Minimum requirements and licensing

The executable requires MS DirectX 9.0c Runtime and a graphics board with support to Shader Model 3.0 and floating point render targets. The source code was created with MS Visual Studio .NET 2002 and is released under the LGPL license:

Copyright (C) 2007 Harlen Costa Batagelo

This library is free software; you can redistribute it and/or
modify it under the terms of the GNU Lesser General Public
License as published by the Free Software Foundation; either
version 2.1 of the License, or (at your option) any later version.

This library is distributed in the hope that it will be useful,
but WITHOUT ANY WARRANTY; without even the implied warranty of
MERCHANTABILITY or FITNESS FOR A PARTICULAR PURPOSE. See the GNU
Lesser General Public License for more details.

Screenshots


Visualization of the principal curvatures as colors. The bottom-right box shows the color-coded scheme of the principal curvatures according to their signals (k1 is the minimum curvature; k2 is the maximum curvature).

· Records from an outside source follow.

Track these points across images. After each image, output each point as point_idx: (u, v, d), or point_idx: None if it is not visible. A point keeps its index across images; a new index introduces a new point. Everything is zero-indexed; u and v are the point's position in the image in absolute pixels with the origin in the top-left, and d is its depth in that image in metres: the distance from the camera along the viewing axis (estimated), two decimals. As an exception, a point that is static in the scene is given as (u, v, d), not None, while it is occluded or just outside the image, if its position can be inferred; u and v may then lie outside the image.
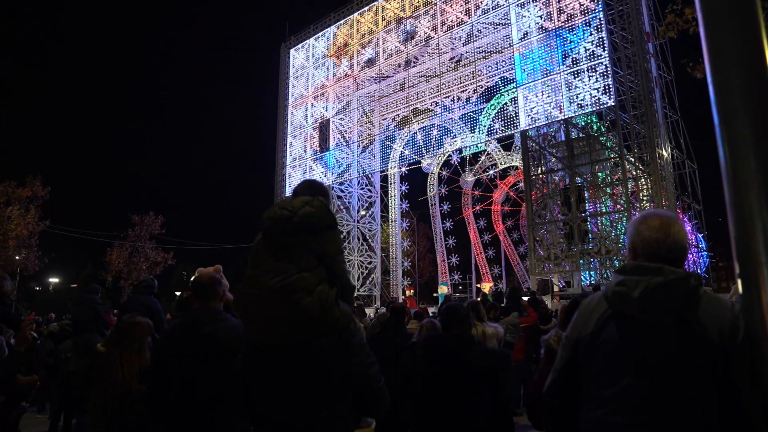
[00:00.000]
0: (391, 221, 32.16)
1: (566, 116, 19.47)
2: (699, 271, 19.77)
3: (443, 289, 28.72)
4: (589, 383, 1.65)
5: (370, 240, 31.31)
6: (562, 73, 19.45)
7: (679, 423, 1.47)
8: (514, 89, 21.62)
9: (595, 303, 1.73)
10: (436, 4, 24.55)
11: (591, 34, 18.97)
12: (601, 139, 19.96)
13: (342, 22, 29.06)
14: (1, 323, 3.91)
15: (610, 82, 18.22)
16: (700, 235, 21.33)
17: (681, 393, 1.48)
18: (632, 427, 1.51)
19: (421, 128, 27.50)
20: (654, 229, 1.66)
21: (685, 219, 20.48)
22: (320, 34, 30.40)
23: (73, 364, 5.96)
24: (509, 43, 22.45)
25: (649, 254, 1.65)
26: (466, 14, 23.61)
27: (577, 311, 1.81)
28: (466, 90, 25.90)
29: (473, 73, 24.69)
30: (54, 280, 49.37)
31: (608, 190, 19.74)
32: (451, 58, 25.52)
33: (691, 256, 19.94)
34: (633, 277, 1.59)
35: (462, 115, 25.52)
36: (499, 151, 28.25)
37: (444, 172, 31.32)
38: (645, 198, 18.87)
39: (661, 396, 1.49)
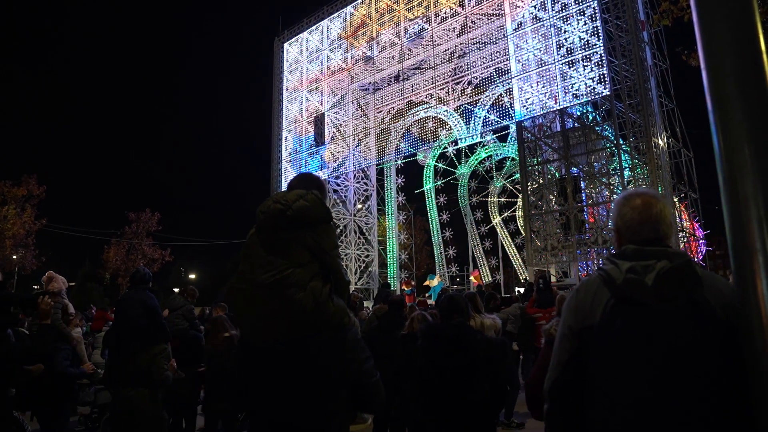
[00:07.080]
0: (388, 214, 32.12)
1: (561, 106, 19.41)
2: (696, 259, 19.79)
3: (433, 282, 25.72)
4: (605, 378, 1.53)
5: (366, 233, 31.29)
6: (556, 63, 19.37)
7: (708, 406, 1.41)
8: (509, 80, 21.54)
9: (595, 289, 1.63)
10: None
11: (585, 24, 18.88)
12: (596, 129, 19.92)
13: (335, 15, 28.90)
14: (17, 306, 3.77)
15: (605, 72, 18.12)
16: (697, 224, 21.34)
17: (705, 375, 1.43)
18: (664, 413, 1.42)
19: (416, 120, 27.40)
20: (637, 210, 1.63)
21: (682, 208, 20.48)
22: (313, 27, 30.24)
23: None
24: (503, 34, 22.36)
25: (633, 235, 1.62)
26: (459, 5, 23.48)
27: (574, 298, 1.70)
28: (460, 82, 25.80)
29: (467, 65, 24.59)
30: (51, 278, 49.20)
31: (604, 179, 19.72)
32: (446, 50, 25.40)
33: (689, 244, 19.99)
34: (640, 263, 1.53)
35: (457, 106, 25.43)
36: (495, 142, 28.18)
37: (440, 164, 31.24)
38: (642, 187, 18.84)
39: (689, 380, 1.43)
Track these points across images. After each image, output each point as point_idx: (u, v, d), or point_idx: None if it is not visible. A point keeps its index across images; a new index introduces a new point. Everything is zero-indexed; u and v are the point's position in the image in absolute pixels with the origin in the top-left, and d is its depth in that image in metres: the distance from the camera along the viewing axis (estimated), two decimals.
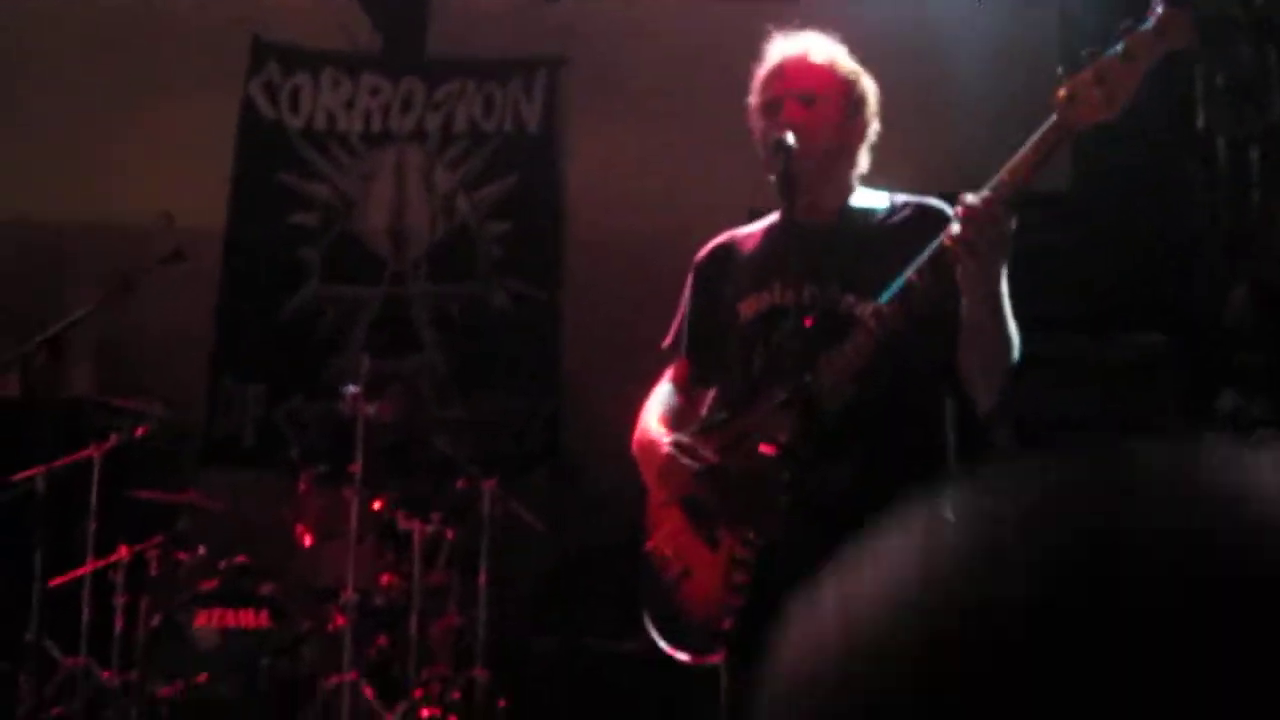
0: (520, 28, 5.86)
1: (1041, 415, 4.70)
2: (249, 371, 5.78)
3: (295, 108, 5.99)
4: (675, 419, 2.60)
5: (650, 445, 2.55)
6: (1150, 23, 2.09)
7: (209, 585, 4.40)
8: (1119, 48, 2.10)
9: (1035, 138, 2.16)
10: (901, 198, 2.53)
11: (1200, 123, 5.07)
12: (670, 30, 5.71)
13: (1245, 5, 4.73)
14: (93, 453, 4.36)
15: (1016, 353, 2.32)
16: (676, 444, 2.48)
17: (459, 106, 5.96)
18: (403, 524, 4.57)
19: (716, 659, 2.39)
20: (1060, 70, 2.14)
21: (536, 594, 5.26)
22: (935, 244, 2.22)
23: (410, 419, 4.80)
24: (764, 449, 2.26)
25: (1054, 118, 2.14)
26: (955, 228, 2.18)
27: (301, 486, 4.62)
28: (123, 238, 5.11)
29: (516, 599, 4.95)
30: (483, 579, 4.55)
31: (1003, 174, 2.18)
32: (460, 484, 4.69)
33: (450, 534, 4.66)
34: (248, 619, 4.35)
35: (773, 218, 2.59)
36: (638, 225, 5.47)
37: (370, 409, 4.44)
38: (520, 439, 5.63)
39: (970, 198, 2.18)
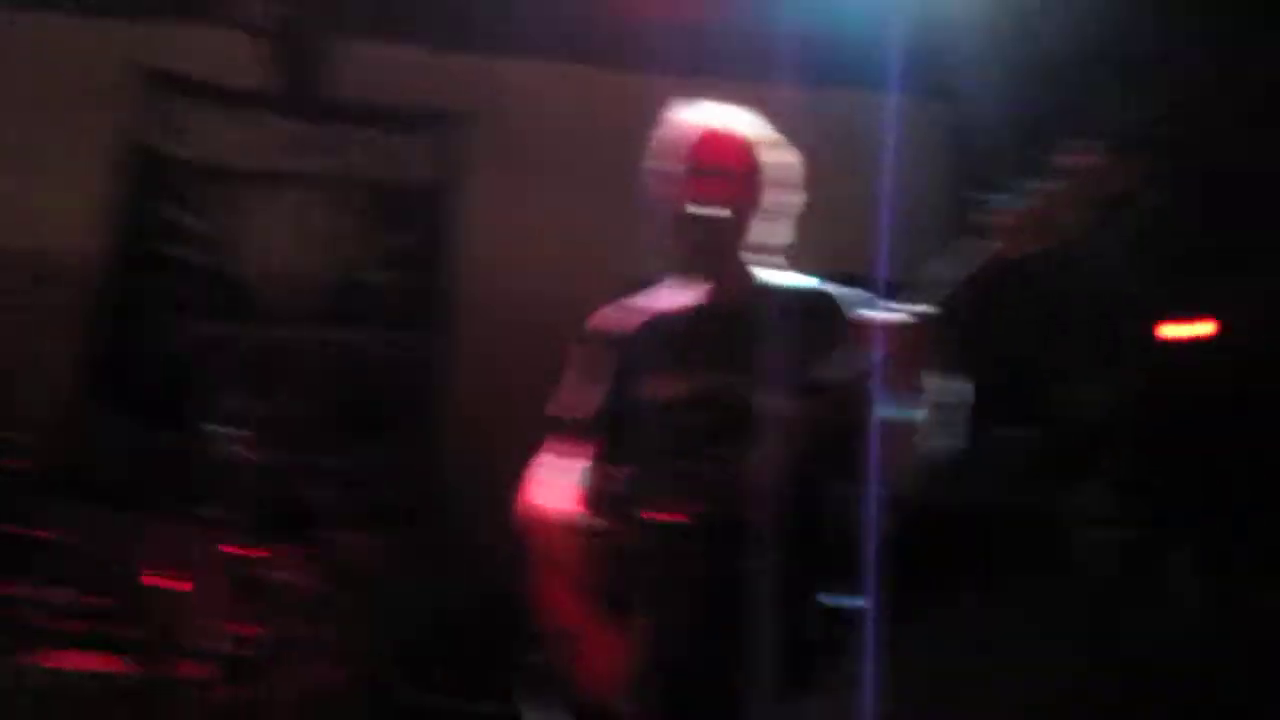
0: (424, 80, 5.82)
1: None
2: (118, 407, 5.59)
3: (183, 140, 5.86)
4: (577, 495, 2.55)
5: (547, 519, 2.50)
6: (1088, 165, 2.12)
7: (63, 626, 4.21)
8: (1062, 186, 2.13)
9: (978, 261, 2.16)
10: (815, 283, 2.51)
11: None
12: (574, 95, 5.74)
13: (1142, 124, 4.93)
14: None
15: (938, 443, 2.34)
16: (578, 519, 2.44)
17: (354, 152, 5.89)
18: (268, 572, 4.44)
19: None
20: (989, 199, 2.17)
21: (407, 649, 5.14)
22: (855, 344, 2.22)
23: (282, 464, 4.69)
24: (675, 517, 2.24)
25: (998, 245, 2.15)
26: (874, 331, 2.19)
27: (164, 528, 4.47)
28: None
29: (385, 654, 4.83)
30: (351, 633, 4.43)
31: (937, 294, 2.18)
32: (331, 533, 4.59)
33: (318, 584, 4.54)
34: (102, 664, 4.17)
35: (682, 294, 2.54)
36: (529, 284, 5.45)
37: (239, 451, 4.33)
38: (397, 489, 5.53)
39: (893, 318, 2.19)
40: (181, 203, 5.83)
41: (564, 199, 5.58)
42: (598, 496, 2.52)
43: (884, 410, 2.28)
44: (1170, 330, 5.33)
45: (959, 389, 2.31)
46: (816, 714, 2.32)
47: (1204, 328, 5.23)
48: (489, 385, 5.33)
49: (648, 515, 2.37)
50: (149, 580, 4.42)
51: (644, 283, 2.69)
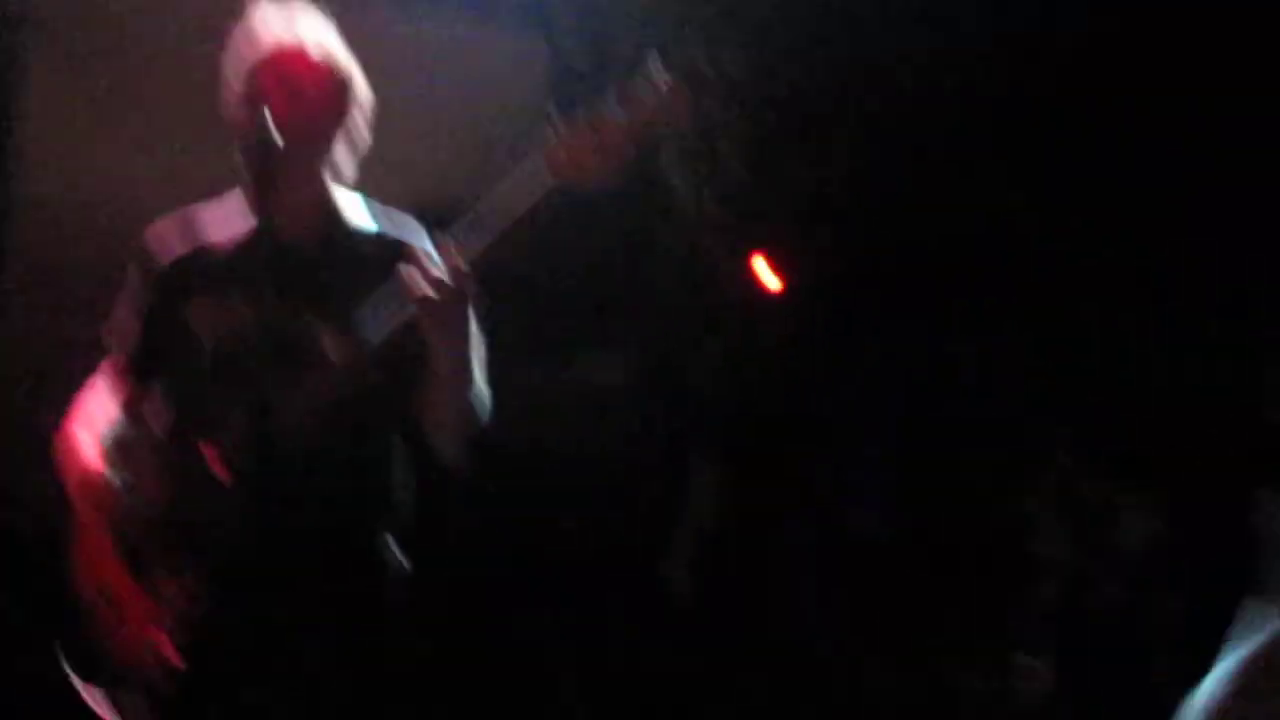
0: None
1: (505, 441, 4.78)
2: None
3: None
4: (115, 429, 2.34)
5: (77, 457, 2.27)
6: (655, 92, 2.07)
7: None
8: (619, 113, 2.07)
9: (521, 189, 2.10)
10: (387, 219, 2.40)
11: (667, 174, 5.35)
12: None
13: (717, 67, 5.05)
14: None
15: (485, 409, 2.29)
16: (109, 460, 2.23)
17: None
18: None
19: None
20: (551, 113, 2.10)
21: None
22: (395, 287, 2.12)
23: None
24: (206, 449, 2.08)
25: (547, 177, 2.09)
26: (414, 285, 2.09)
27: None
28: None
29: None
30: None
31: (480, 221, 2.11)
32: None
33: None
34: None
35: (241, 213, 2.36)
36: (95, 195, 5.01)
37: None
38: None
39: (426, 261, 2.10)
40: None
41: (134, 98, 5.14)
42: (129, 440, 2.31)
43: (437, 359, 2.21)
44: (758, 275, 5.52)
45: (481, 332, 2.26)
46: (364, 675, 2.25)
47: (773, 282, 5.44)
48: (45, 298, 4.88)
49: (183, 460, 2.19)
50: None
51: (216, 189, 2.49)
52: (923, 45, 4.85)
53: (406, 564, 2.31)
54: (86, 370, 2.48)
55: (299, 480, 2.13)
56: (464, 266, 2.07)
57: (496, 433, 4.61)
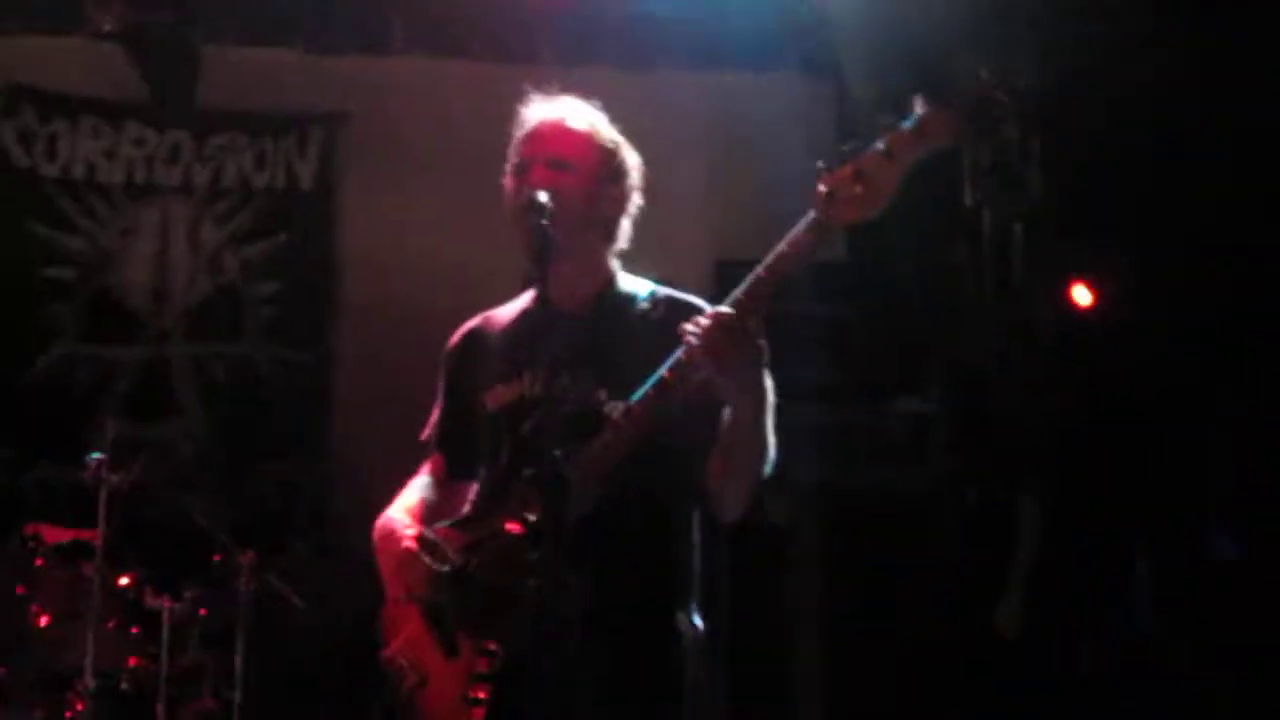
0: (297, 83, 5.66)
1: (817, 482, 4.74)
2: None
3: (51, 155, 5.65)
4: (428, 513, 2.44)
5: (390, 536, 2.38)
6: (910, 122, 2.04)
7: None
8: (880, 145, 2.04)
9: (795, 233, 2.08)
10: (664, 291, 2.41)
11: (968, 200, 5.22)
12: (453, 93, 5.60)
13: (1009, 89, 4.90)
14: None
15: (770, 463, 2.25)
16: (420, 539, 2.32)
17: (229, 160, 5.71)
18: (150, 601, 4.28)
19: None
20: (821, 164, 2.08)
21: (295, 675, 4.98)
22: (682, 349, 2.12)
23: (161, 488, 4.52)
24: (510, 527, 2.12)
25: (813, 214, 2.08)
26: (693, 338, 2.08)
27: (38, 560, 4.29)
28: None
29: (274, 681, 4.67)
30: (238, 660, 4.28)
31: (760, 271, 2.10)
32: (216, 557, 4.43)
33: (203, 611, 4.38)
34: None
35: (527, 298, 2.45)
36: (413, 290, 5.31)
37: (116, 477, 4.17)
38: (284, 509, 5.37)
39: (710, 311, 2.10)
40: (55, 221, 5.62)
41: (446, 199, 5.43)
42: (436, 515, 2.41)
43: (726, 414, 2.18)
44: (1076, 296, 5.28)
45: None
46: None
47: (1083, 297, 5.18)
48: (376, 394, 5.18)
49: (488, 538, 2.25)
50: (35, 618, 4.25)
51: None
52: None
53: (701, 628, 2.28)
54: (413, 465, 2.61)
55: (595, 549, 2.13)
56: (754, 321, 2.06)
57: (809, 479, 4.60)
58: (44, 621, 4.25)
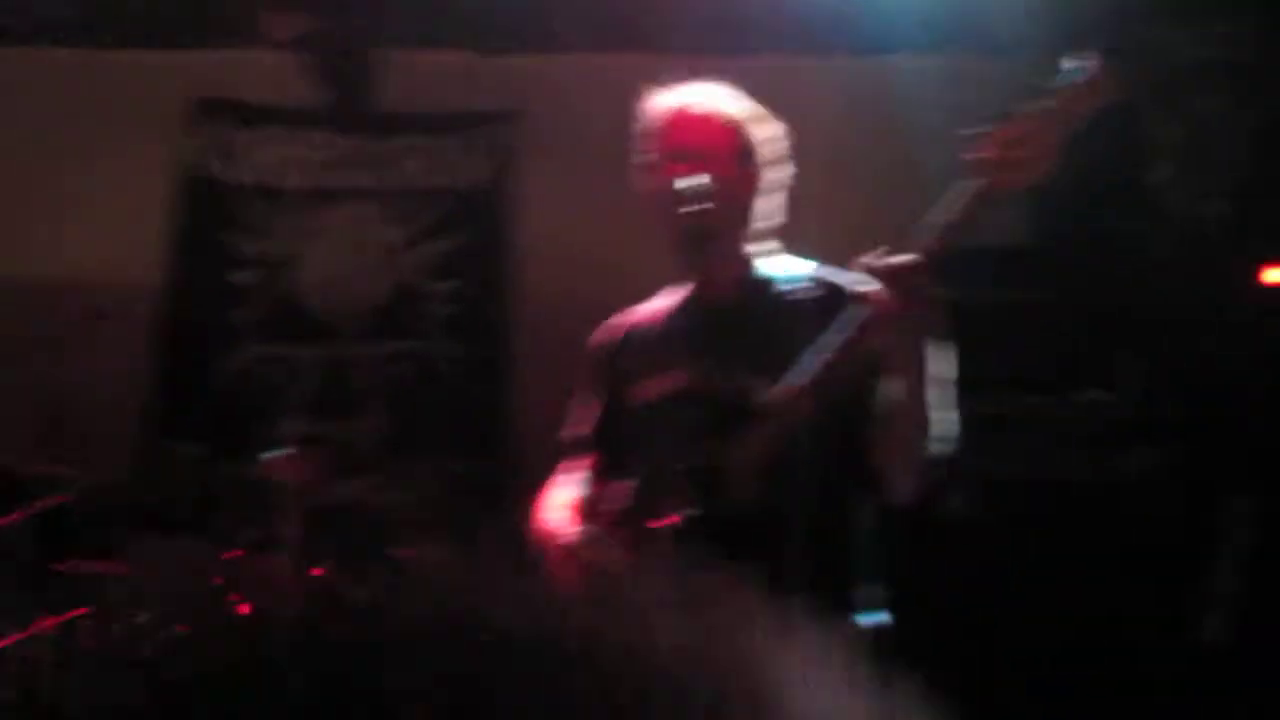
0: (471, 82, 5.74)
1: (1001, 474, 4.58)
2: (184, 435, 5.58)
3: (237, 164, 5.85)
4: (587, 509, 2.40)
5: (549, 538, 2.35)
6: (1080, 76, 1.94)
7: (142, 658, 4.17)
8: (1041, 103, 1.95)
9: (962, 200, 1.99)
10: (812, 269, 2.34)
11: (1152, 178, 5.00)
12: (627, 85, 5.59)
13: (1204, 59, 4.67)
14: (12, 521, 4.18)
15: (935, 440, 2.15)
16: (582, 536, 2.30)
17: (406, 162, 5.83)
18: (347, 595, 4.37)
19: None
20: (979, 128, 1.98)
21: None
22: (856, 317, 2.05)
23: (352, 483, 4.63)
24: (669, 521, 2.08)
25: (980, 180, 1.97)
26: (876, 291, 2.00)
27: (236, 554, 4.43)
28: (51, 296, 4.94)
29: None
30: None
31: (928, 239, 2.02)
32: (405, 551, 4.51)
33: (395, 604, 4.46)
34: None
35: (671, 294, 2.42)
36: (590, 285, 5.31)
37: (298, 474, 4.29)
38: (464, 503, 5.44)
39: (893, 260, 2.01)
40: (241, 227, 5.81)
41: (621, 192, 5.41)
42: (594, 511, 2.38)
43: (887, 393, 2.10)
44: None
45: (949, 361, 2.11)
46: None
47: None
48: (554, 389, 5.20)
49: (643, 535, 2.21)
50: (228, 608, 4.39)
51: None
52: None
53: (879, 624, 2.19)
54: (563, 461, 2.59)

Grayscale visualization of the Gaussian curvature: K=k1*k2
The surface is locally hyperbolic when K<0, parabolic/planar when K=0, and elliptical when K>0.


Visualization of the mean curvature H=(k1+k2)/2
The points in which H=0 correspond to locally minimal regions.


Visualization of the principal directions. The red axis points to the (tangent) direction of the minimum curvature. The green axis points to the direction of the maximum curvature.


Color-coded visualization of the magnitude of the tensor of curvature derivative: |C|=c1^2+c2^2+c3^2+c4^2, where c1, c2, c3 and c4 are the non-symmetrical components of the tensor.


Color-coded principal curvatures on a knot.


Principal directions on a knot.


Mean curvature on the Stanford bunny.


Color-coded principal curvatures on the Stanford bunny.